WHAT TO PRODUCE
Write out the lines below without any change, starting with the first line and ending with the line that contains "common name: Coppery leafhopper", that line included.

----- THE DATA

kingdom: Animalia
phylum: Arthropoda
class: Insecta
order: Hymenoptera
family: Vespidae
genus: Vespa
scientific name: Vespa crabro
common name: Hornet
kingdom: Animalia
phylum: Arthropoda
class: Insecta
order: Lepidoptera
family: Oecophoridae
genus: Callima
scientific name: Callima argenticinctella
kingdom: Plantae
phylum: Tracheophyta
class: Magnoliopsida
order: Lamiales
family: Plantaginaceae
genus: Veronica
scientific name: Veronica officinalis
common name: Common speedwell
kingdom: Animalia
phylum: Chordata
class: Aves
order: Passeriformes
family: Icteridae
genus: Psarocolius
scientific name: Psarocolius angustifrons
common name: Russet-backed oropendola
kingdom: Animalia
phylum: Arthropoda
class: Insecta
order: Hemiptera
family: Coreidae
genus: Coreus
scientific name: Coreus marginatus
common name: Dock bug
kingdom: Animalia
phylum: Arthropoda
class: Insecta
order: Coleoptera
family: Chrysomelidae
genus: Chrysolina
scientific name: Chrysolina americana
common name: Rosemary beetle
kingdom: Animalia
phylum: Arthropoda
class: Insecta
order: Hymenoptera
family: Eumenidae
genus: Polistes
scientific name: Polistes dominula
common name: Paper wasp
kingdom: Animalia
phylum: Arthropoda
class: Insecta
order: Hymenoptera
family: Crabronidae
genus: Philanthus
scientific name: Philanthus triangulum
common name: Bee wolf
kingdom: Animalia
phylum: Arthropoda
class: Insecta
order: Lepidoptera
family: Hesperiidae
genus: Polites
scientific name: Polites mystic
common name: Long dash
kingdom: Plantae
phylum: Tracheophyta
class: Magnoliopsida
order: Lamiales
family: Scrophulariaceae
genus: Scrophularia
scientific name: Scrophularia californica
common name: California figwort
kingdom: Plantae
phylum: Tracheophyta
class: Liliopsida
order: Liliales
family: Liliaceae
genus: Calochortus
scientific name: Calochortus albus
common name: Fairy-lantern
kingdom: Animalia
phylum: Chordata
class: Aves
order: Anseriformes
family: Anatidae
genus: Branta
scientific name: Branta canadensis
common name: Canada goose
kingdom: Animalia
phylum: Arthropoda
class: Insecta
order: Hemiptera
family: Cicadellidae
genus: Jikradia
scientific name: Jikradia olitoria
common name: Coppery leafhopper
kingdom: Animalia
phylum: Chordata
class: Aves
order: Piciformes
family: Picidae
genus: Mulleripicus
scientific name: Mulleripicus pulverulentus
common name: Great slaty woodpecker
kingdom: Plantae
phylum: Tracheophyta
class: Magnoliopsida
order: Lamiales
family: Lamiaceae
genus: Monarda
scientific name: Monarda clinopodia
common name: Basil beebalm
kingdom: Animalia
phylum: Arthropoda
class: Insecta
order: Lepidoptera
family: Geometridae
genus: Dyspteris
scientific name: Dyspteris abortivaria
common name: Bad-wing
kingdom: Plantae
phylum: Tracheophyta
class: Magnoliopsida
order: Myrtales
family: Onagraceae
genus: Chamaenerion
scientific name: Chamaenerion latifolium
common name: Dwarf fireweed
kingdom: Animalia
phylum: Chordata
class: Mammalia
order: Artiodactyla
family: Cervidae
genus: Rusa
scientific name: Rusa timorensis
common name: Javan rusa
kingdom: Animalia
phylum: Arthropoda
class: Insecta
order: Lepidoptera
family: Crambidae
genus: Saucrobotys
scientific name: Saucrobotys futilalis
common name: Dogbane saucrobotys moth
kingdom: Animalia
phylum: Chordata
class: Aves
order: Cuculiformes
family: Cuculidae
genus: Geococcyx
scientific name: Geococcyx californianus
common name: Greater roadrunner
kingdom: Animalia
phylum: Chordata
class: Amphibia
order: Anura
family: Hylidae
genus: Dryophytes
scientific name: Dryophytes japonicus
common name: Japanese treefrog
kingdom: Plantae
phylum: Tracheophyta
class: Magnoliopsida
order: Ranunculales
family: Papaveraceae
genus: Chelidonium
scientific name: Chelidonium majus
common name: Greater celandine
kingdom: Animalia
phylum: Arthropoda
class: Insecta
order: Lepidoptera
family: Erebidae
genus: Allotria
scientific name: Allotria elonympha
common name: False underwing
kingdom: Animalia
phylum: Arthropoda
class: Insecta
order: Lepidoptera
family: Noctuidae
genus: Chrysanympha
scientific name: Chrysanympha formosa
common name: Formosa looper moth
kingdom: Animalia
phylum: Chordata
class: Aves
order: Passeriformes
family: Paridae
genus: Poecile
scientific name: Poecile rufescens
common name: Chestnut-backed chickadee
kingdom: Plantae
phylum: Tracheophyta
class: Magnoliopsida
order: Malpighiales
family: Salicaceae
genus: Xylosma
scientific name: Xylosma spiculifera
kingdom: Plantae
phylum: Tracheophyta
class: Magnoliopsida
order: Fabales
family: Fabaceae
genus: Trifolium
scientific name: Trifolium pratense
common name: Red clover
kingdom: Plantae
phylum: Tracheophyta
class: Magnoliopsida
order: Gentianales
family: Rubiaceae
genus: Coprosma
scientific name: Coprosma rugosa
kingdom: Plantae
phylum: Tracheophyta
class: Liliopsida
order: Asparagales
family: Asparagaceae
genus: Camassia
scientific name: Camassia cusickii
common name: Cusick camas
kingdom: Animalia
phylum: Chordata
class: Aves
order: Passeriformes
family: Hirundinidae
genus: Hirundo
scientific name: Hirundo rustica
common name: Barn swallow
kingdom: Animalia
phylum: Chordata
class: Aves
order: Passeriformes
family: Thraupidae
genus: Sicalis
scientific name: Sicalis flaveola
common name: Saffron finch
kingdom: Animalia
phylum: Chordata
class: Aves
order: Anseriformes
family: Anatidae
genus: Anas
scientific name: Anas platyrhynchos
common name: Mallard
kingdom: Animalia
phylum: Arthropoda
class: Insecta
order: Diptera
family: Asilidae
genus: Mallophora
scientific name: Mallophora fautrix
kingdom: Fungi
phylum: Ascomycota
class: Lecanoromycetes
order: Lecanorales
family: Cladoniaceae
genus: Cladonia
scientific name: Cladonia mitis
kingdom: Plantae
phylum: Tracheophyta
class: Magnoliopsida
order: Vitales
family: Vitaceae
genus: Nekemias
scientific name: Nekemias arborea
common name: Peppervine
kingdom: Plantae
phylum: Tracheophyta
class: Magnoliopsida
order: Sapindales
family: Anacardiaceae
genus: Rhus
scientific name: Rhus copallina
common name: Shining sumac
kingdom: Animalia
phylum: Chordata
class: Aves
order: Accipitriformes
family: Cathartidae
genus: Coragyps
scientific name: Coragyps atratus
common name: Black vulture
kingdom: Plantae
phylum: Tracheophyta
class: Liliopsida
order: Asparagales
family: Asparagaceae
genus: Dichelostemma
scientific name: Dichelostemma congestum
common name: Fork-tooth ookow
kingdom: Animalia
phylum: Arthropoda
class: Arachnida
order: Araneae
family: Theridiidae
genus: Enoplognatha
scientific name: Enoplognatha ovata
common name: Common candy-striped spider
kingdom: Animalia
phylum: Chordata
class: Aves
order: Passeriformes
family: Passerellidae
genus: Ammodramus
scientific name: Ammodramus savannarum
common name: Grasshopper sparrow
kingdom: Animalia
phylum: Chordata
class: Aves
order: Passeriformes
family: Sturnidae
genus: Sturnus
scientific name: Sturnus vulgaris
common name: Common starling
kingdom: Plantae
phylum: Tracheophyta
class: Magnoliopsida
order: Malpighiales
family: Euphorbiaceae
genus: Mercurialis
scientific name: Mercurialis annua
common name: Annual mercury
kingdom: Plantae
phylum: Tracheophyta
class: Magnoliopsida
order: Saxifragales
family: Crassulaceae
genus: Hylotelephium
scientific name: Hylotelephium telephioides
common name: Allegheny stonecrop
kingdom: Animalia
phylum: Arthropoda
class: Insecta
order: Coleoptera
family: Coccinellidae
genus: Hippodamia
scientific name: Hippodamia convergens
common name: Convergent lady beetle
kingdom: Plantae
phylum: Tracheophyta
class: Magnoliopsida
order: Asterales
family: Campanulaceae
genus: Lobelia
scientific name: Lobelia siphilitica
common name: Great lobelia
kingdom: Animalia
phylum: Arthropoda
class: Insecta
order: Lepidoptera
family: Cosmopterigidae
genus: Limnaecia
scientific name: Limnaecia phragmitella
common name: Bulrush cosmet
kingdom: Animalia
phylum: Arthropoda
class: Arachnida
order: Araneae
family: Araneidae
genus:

----------

TASK OUTPUT
kingdom: Animalia
phylum: Arthropoda
class: Insecta
order: Hymenoptera
family: Vespidae
genus: Vespa
scientific name: Vespa crabro
common name: Hornet
kingdom: Animalia
phylum: Arthropoda
class: Insecta
order: Lepidoptera
family: Oecophoridae
genus: Callima
scientific name: Callima argenticinctella
kingdom: Plantae
phylum: Tracheophyta
class: Magnoliopsida
order: Lamiales
family: Plantaginaceae
genus: Veronica
scientific name: Veronica officinalis
common name: Common speedwell
kingdom: Animalia
phylum: Chordata
class: Aves
order: Passeriformes
family: Icteridae
genus: Psarocolius
scientific name: Psarocolius angustifrons
common name: Russet-backed oropendola
kingdom: Animalia
phylum: Arthropoda
class: Insecta
order: Hemiptera
family: Coreidae
genus: Coreus
scientific name: Coreus marginatus
common name: Dock bug
kingdom: Animalia
phylum: Arthropoda
class: Insecta
order: Coleoptera
family: Chrysomelidae
genus: Chrysolina
scientific name: Chrysolina americana
common name: Rosemary beetle
kingdom: Animalia
phylum: Arthropoda
class: Insecta
order: Hymenoptera
family: Eumenidae
genus: Polistes
scientific name: Polistes dominula
common name: Paper wasp
kingdom: Animalia
phylum: Arthropoda
class: Insecta
order: Hymenoptera
family: Crabronidae
genus: Philanthus
scientific name: Philanthus triangulum
common name: Bee wolf
kingdom: Animalia
phylum: Arthropoda
class: Insecta
order: Lepidoptera
family: Hesperiidae
genus: Polites
scientific name: Polites mystic
common name: Long dash
kingdom: Plantae
phylum: Tracheophyta
class: Magnoliopsida
order: Lamiales
family: Scrophulariaceae
genus: Scrophularia
scientific name: Scrophularia californica
common name: California figwort
kingdom: Plantae
phylum: Tracheophyta
class: Liliopsida
order: Liliales
family: Liliaceae
genus: Calochortus
scientific name: Calochortus albus
common name: Fairy-lantern
kingdom: Animalia
phylum: Chordata
class: Aves
order: Anseriformes
family: Anatidae
genus: Branta
scientific name: Branta canadensis
common name: Canada goose
kingdom: Animalia
phylum: Arthropoda
class: Insecta
order: Hemiptera
family: Cicadellidae
genus: Jikradia
scientific name: Jikradia olitoria
common name: Coppery leafhopper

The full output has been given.